***** Data for the task

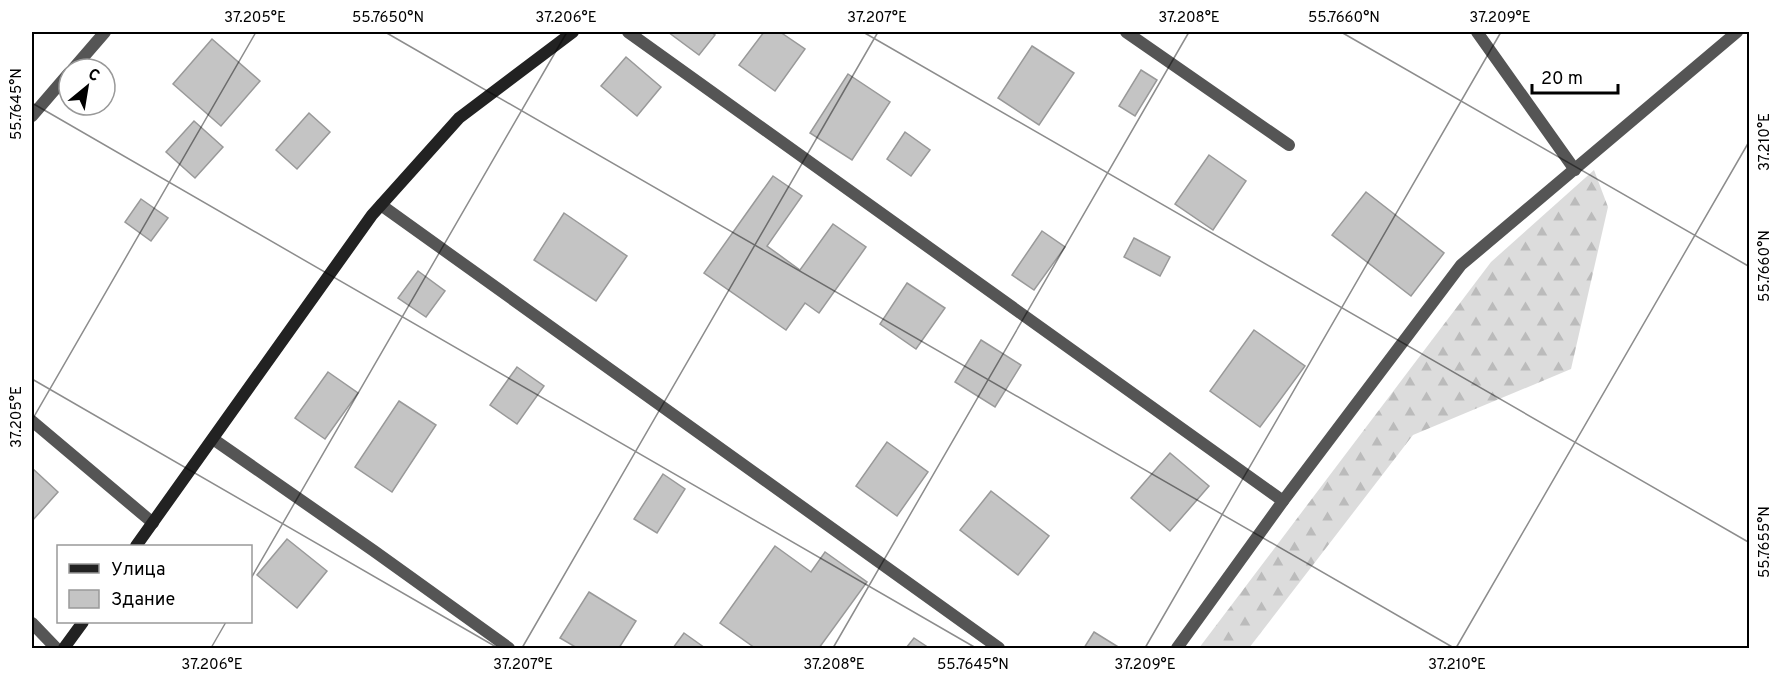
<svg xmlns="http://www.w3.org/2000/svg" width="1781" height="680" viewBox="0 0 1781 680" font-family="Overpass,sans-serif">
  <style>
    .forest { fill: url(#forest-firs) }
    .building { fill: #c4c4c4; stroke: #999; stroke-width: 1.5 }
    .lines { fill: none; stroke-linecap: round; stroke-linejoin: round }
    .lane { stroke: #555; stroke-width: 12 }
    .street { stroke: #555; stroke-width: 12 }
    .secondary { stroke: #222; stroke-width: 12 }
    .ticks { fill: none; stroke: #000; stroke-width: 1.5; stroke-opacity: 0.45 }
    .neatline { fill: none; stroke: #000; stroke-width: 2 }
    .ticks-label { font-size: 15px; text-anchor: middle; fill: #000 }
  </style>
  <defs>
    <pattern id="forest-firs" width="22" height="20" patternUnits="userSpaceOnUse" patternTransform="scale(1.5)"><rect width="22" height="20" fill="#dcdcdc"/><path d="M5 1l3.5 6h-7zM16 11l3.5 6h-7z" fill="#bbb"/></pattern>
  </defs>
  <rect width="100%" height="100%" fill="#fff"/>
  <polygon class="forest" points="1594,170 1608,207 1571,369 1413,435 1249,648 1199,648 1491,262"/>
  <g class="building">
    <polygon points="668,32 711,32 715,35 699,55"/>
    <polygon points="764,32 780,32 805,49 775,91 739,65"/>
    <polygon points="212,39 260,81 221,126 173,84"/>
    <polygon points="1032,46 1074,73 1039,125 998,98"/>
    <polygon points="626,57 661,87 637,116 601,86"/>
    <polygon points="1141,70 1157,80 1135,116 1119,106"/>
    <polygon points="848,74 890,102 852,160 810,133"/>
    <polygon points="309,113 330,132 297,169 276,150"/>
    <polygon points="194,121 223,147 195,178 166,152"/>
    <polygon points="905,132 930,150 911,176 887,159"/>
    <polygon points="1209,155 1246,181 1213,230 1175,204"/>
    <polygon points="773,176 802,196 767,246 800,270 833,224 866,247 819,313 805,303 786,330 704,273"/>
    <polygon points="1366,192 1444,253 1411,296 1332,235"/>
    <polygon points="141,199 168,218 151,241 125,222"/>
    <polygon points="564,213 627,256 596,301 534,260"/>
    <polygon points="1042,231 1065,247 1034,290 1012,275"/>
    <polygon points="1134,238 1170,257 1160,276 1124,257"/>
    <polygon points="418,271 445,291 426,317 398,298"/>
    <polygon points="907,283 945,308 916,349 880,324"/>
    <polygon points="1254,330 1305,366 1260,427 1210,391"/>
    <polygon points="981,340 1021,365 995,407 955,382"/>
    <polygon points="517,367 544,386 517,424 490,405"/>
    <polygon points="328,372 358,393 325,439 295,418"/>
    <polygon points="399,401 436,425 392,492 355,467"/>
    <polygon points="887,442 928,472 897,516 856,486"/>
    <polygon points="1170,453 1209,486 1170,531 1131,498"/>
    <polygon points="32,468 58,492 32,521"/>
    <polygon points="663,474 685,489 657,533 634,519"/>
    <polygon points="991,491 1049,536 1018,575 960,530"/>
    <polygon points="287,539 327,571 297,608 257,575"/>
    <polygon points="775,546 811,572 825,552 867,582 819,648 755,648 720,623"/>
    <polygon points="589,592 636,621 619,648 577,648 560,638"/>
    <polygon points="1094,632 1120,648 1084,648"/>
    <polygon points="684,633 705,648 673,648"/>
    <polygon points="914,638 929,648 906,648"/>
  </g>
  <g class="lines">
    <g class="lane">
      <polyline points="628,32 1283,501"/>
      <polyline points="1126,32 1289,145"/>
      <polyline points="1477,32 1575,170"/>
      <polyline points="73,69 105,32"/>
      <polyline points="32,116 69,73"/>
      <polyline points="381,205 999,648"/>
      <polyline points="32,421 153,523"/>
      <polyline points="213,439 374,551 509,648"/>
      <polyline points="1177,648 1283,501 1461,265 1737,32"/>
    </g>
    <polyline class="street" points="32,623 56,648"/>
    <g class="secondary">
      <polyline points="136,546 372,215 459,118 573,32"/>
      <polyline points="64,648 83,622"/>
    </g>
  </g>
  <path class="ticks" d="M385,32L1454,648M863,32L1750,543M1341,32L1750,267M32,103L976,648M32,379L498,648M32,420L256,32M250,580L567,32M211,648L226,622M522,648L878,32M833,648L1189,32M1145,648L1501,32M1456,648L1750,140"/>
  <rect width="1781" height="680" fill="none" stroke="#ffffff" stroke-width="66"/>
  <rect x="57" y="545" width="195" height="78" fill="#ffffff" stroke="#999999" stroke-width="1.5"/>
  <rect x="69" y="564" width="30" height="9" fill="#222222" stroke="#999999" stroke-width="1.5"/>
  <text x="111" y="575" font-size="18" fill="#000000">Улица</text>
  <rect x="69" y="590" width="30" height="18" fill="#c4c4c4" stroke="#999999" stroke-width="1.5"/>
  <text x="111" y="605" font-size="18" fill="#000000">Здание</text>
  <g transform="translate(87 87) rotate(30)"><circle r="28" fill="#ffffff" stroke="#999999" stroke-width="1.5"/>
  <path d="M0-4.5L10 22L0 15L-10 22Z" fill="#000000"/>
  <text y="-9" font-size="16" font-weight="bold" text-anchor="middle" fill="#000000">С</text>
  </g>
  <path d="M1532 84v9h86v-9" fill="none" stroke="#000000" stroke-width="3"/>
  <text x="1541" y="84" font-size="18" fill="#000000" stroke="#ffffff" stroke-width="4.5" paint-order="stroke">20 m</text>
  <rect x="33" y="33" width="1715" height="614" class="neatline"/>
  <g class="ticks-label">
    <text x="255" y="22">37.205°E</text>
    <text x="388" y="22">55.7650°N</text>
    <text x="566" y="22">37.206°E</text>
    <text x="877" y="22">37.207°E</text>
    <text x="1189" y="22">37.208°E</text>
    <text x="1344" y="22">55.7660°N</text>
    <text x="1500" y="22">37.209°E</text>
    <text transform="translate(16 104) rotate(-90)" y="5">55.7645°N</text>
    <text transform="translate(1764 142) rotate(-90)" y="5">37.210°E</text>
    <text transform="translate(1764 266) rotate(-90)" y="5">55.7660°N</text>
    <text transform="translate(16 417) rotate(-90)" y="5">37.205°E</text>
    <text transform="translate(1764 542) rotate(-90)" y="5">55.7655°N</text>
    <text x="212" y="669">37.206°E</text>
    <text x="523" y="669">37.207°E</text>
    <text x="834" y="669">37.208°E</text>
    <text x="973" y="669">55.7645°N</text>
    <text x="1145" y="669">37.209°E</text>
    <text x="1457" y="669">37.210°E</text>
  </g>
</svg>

**********

## Task
Reproduce the records, all of them, word for word; omit the pictures.

## The answer
<svg xmlns="http://www.w3.org/2000/svg" width="1781" height="680" viewBox="0 0 1781 680" font-family="Overpass,sans-serif">
  <style>
    .forest { fill: url(#forest-firs) }
    .building { fill: #c4c4c4; stroke: #999; stroke-width: 1.5 }
    .lines { fill: none; stroke-linecap: round; stroke-linejoin: round }
    .lane { stroke: #555; stroke-width: 12 }
    .street { stroke: #555; stroke-width: 12 }
    .secondary { stroke: #222; stroke-width: 12 }
    .ticks { fill: none; stroke: #000; stroke-width: 1.5; stroke-opacity: 0.45 }
    .neatline { fill: none; stroke: #000; stroke-width: 2 }
    .ticks-label { font-size: 15px; text-anchor: middle; fill: #000 }
  </style>
  <defs>
    <pattern id="forest-firs" width="22" height="20" patternUnits="userSpaceOnUse" patternTransform="scale(1.5)"><rect width="22" height="20" fill="#dcdcdc"/><path d="M5 1l3.5 6h-7zM16 11l3.5 6h-7z" fill="#bbb"/></pattern>
  </defs>
  <rect width="100%" height="100%" fill="#fff"/>
  <polygon class="forest" points="1594,170 1608,207 1571,369 1413,435 1249,648 1199,648 1491,262"/>
  <g class="building">
    <polygon points="668,32 711,32 715,35 699,55"/>
    <polygon points="764,32 780,32 805,49 775,91 739,65"/>
    <polygon points="212,39 260,81 221,126 173,84"/>
    <polygon points="1032,46 1074,73 1039,125 998,98"/>
    <polygon points="626,57 661,87 637,116 601,86"/>
    <polygon points="1141,70 1157,80 1135,116 1119,106"/>
    <polygon points="848,74 890,102 852,160 810,133"/>
    <polygon points="309,113 330,132 297,169 276,150"/>
    <polygon points="194,121 223,147 195,178 166,152"/>
    <polygon points="905,132 930,150 911,176 887,159"/>
    <polygon points="1209,155 1246,181 1213,230 1175,204"/>
    <polygon points="773,176 802,196 767,246 800,270 833,224 866,247 819,313 805,303 786,330 704,273"/>
    <polygon points="1366,192 1444,253 1411,296 1332,235"/>
    <polygon points="141,199 168,218 151,241 125,222"/>
    <polygon points="564,213 627,256 596,301 534,260"/>
    <polygon points="1042,231 1065,247 1034,290 1012,275"/>
    <polygon points="1134,238 1170,257 1160,276 1124,257"/>
    <polygon points="418,271 445,291 426,317 398,298"/>
    <polygon points="907,283 945,308 916,349 880,324"/>
    <polygon points="1254,330 1305,366 1260,427 1210,391"/>
    <polygon points="981,340 1021,365 995,407 955,382"/>
    <polygon points="517,367 544,386 517,424 490,405"/>
    <polygon points="328,372 358,393 325,439 295,418"/>
    <polygon points="399,401 436,425 392,492 355,467"/>
    <polygon points="887,442 928,472 897,516 856,486"/>
    <polygon points="1170,453 1209,486 1170,531 1131,498"/>
    <polygon points="32,468 58,492 32,521"/>
    <polygon points="663,474 685,489 657,533 634,519"/>
    <polygon points="991,491 1049,536 1018,575 960,530"/>
    <polygon points="287,539 327,571 297,608 257,575"/>
    <polygon points="775,546 811,572 825,552 867,582 819,648 755,648 720,623"/>
    <polygon points="589,592 636,621 619,648 577,648 560,638"/>
    <polygon points="1094,632 1120,648 1084,648"/>
    <polygon points="684,633 705,648 673,648"/>
    <polygon points="914,638 929,648 906,648"/>
  </g>
  <g class="lines">
    <g class="lane">
      <polyline points="628,32 1283,501"/>
      <polyline points="1126,32 1289,145"/>
      <polyline points="1477,32 1575,170"/>
      <polyline points="73,69 105,32"/>
      <polyline points="32,116 69,73"/>
      <polyline points="381,205 999,648"/>
      <polyline points="32,421 153,523"/>
      <polyline points="213,439 374,551 509,648"/>
      <polyline points="1177,648 1283,501 1461,265 1737,32"/>
    </g>
    <polyline class="street" points="32,623 56,648"/>
    <g class="secondary">
      <polyline points="136,546 372,215 459,118 573,32"/>
      <polyline points="64,648 83,622"/>
    </g>
  </g>
  <path class="ticks" d="M385,32L1454,648M863,32L1750,543M1341,32L1750,267M32,103L976,648M32,379L498,648M32,420L256,32M250,580L567,32M211,648L226,622M522,648L878,32M833,648L1189,32M1145,648L1501,32M1456,648L1750,140"/>
  <rect width="1781" height="680" fill="none" stroke="#ffffff" stroke-width="66"/>
  <rect x="57" y="545" width="195" height="78" fill="#ffffff" stroke="#999999" stroke-width="1.5"/>
  <rect x="69" y="564" width="30" height="9" fill="#222222" stroke="#999999" stroke-width="1.5"/>
  <text x="111" y="575" font-size="18" fill="#000000">Улица</text>
  <rect x="69" y="590" width="30" height="18" fill="#c4c4c4" stroke="#999999" stroke-width="1.5"/>
  <text x="111" y="605" font-size="18" fill="#000000">Здание</text>
  <g transform="translate(87 87) rotate(30)"><circle r="28" fill="#ffffff" stroke="#999999" stroke-width="1.5"/>
  <path d="M0-4.5L10 22L0 15L-10 22Z" fill="#000000"/>
  <text y="-9" font-size="16" font-weight="bold" text-anchor="middle" fill="#000000">С</text>
  </g>
  <path d="M1532 84v9h86v-9" fill="none" stroke="#000000" stroke-width="3"/>
  <text x="1541" y="84" font-size="18" fill="#000000" stroke="#ffffff" stroke-width="4.5" paint-order="stroke">20 m</text>
  <rect x="33" y="33" width="1715" height="614" class="neatline"/>
  <g class="ticks-label">
    <text x="255" y="22">37.205°E</text>
    <text x="388" y="22">55.7650°N</text>
    <text x="566" y="22">37.206°E</text>
    <text x="877" y="22">37.207°E</text>
    <text x="1189" y="22">37.208°E</text>
    <text x="1344" y="22">55.7660°N</text>
    <text x="1500" y="22">37.209°E</text>
    <text transform="translate(16 104) rotate(-90)" y="5">55.7645°N</text>
    <text transform="translate(1764 142) rotate(-90)" y="5">37.210°E</text>
    <text transform="translate(1764 266) rotate(-90)" y="5">55.7660°N</text>
    <text transform="translate(16 417) rotate(-90)" y="5">37.205°E</text>
    <text transform="translate(1764 542) rotate(-90)" y="5">55.7655°N</text>
    <text x="212" y="669">37.206°E</text>
    <text x="523" y="669">37.207°E</text>
    <text x="834" y="669">37.208°E</text>
    <text x="973" y="669">55.7645°N</text>
    <text x="1145" y="669">37.209°E</text>
    <text x="1457" y="669">37.210°E</text>
  </g>
</svg>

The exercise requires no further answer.